(Data items)
• • •

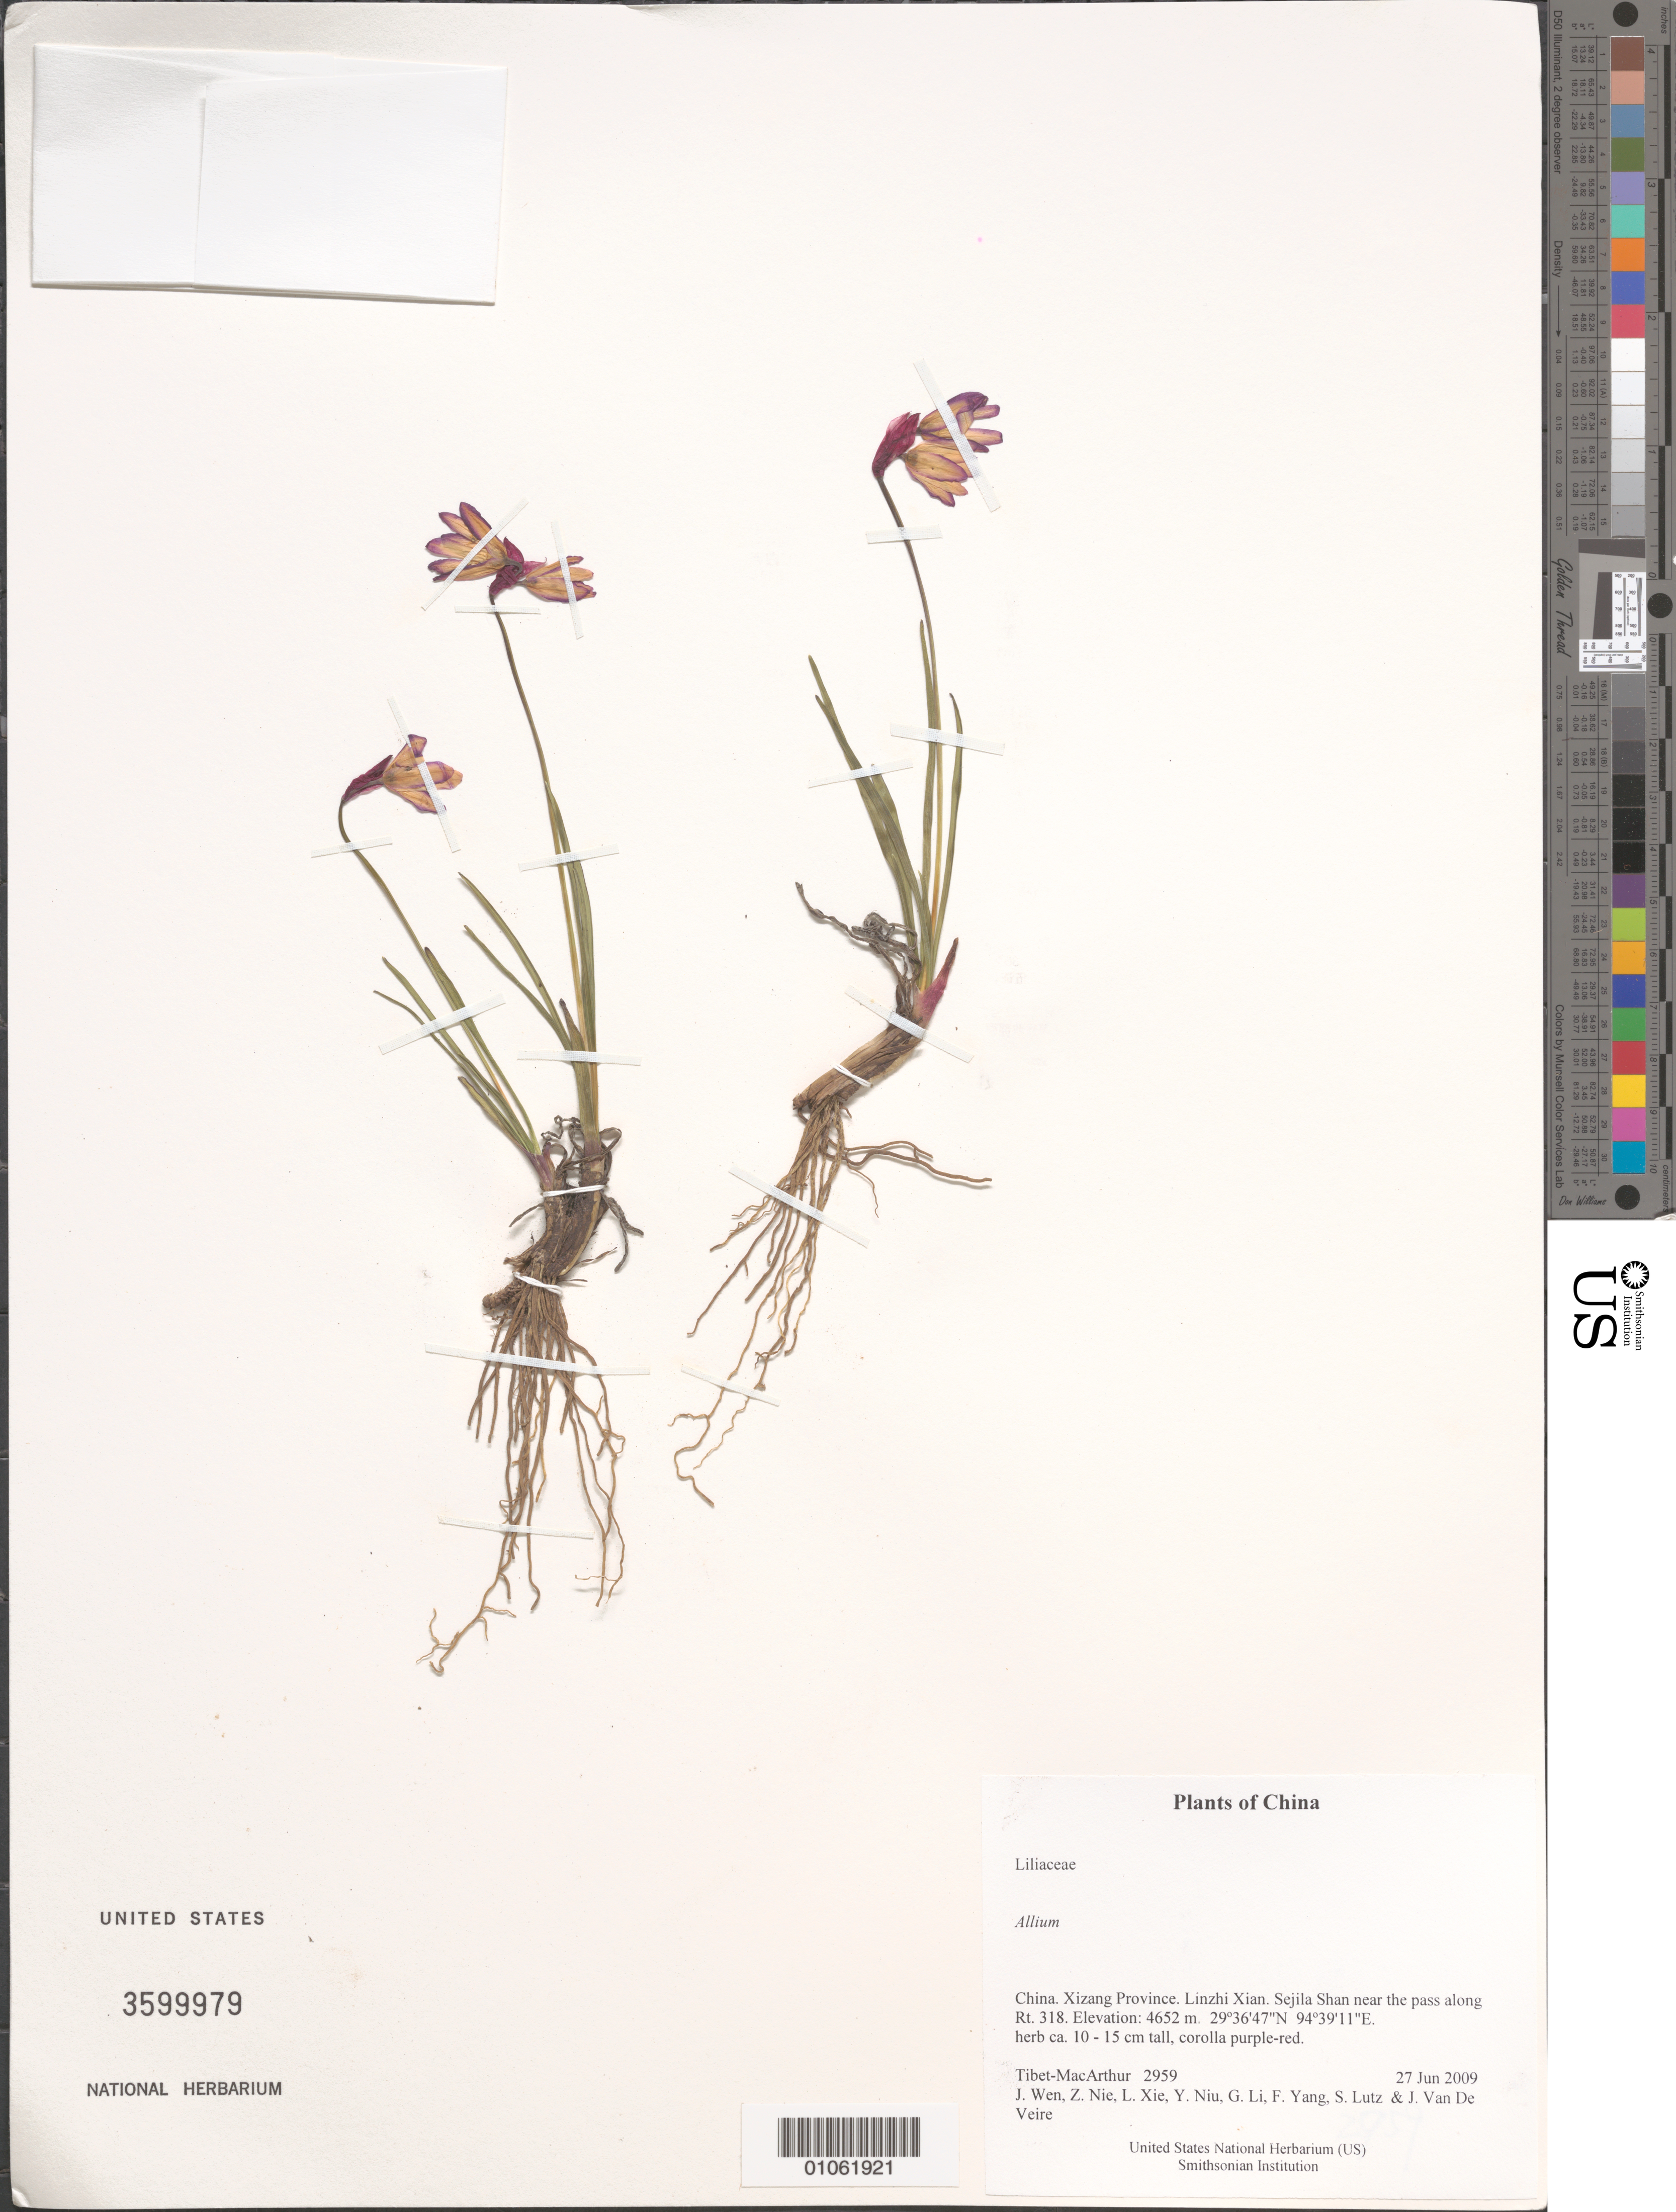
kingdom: Plantae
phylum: Tracheophyta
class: Liliopsida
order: Asparagales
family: Amaryllidaceae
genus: Allium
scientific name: Allium sp.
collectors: Tibet-MacArthur, J. Wen, Z. Nie, L. Xie, Y. Niu, G. Li, F. Yang, S. Lutz & J. Van De Veire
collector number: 2959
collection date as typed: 27 Jun 2009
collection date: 2009-06-27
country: China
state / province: Xizang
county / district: Linzhi Xian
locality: Sejila Shan near the pass along Rt. 318.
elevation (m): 4652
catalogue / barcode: US 3599979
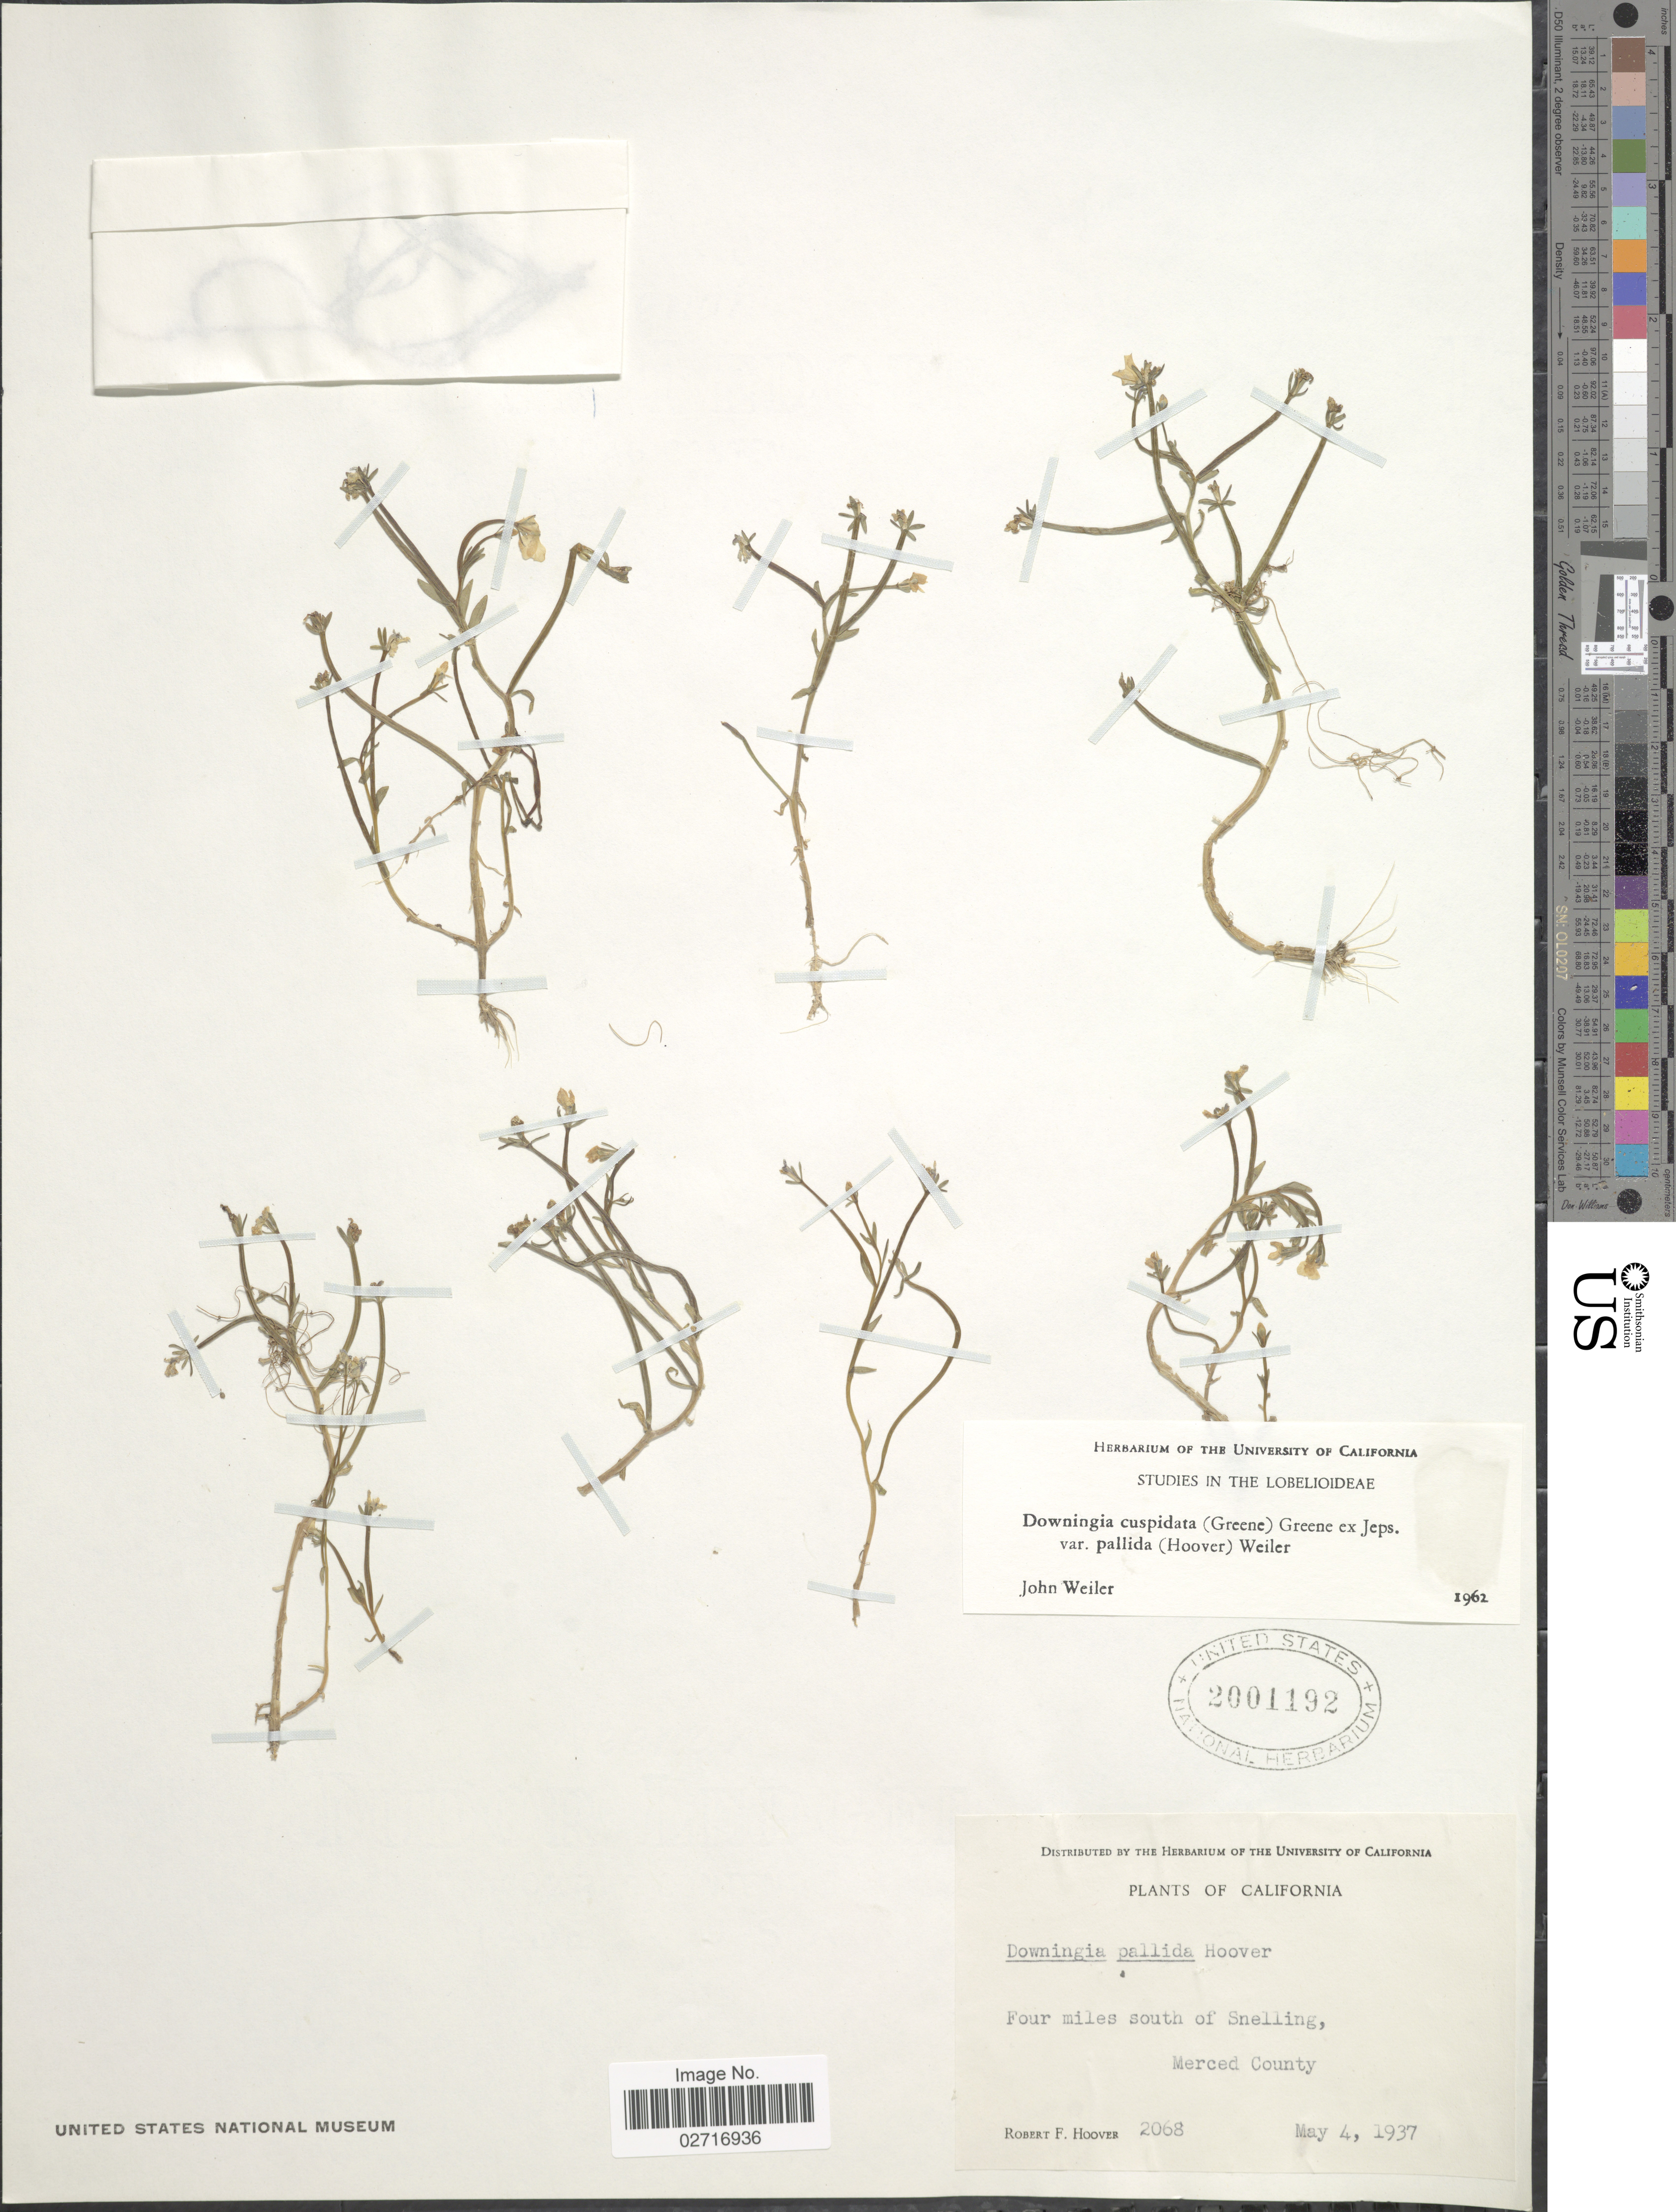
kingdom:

• • •

> What you need to do
Write out every line of the records above word for word, leaving out the images.

> The output
kingdom: Plantae
phylum: Tracheophyta
class: Liliopsida
order: Asparagales
family: Amaryllidaceae
genus: Allium
scientific name: Allium sp.
collectors: Tibet-MacArthur, J. Wen, Z. Nie, L. Xie, Y. Niu, G. Li, F. Yang, S. Lutz & J. Van De Veire
collector number: 2959
collection date as typed: 27 Jun 2009
collection date: 2009-06-27
country: China
state / province: Xizang
county / district: Linzhi Xian
locality: Sejila Shan near the pass along Rt. 318.
elevation (m): 4652
catalogue / barcode: US 3599979
kingdom:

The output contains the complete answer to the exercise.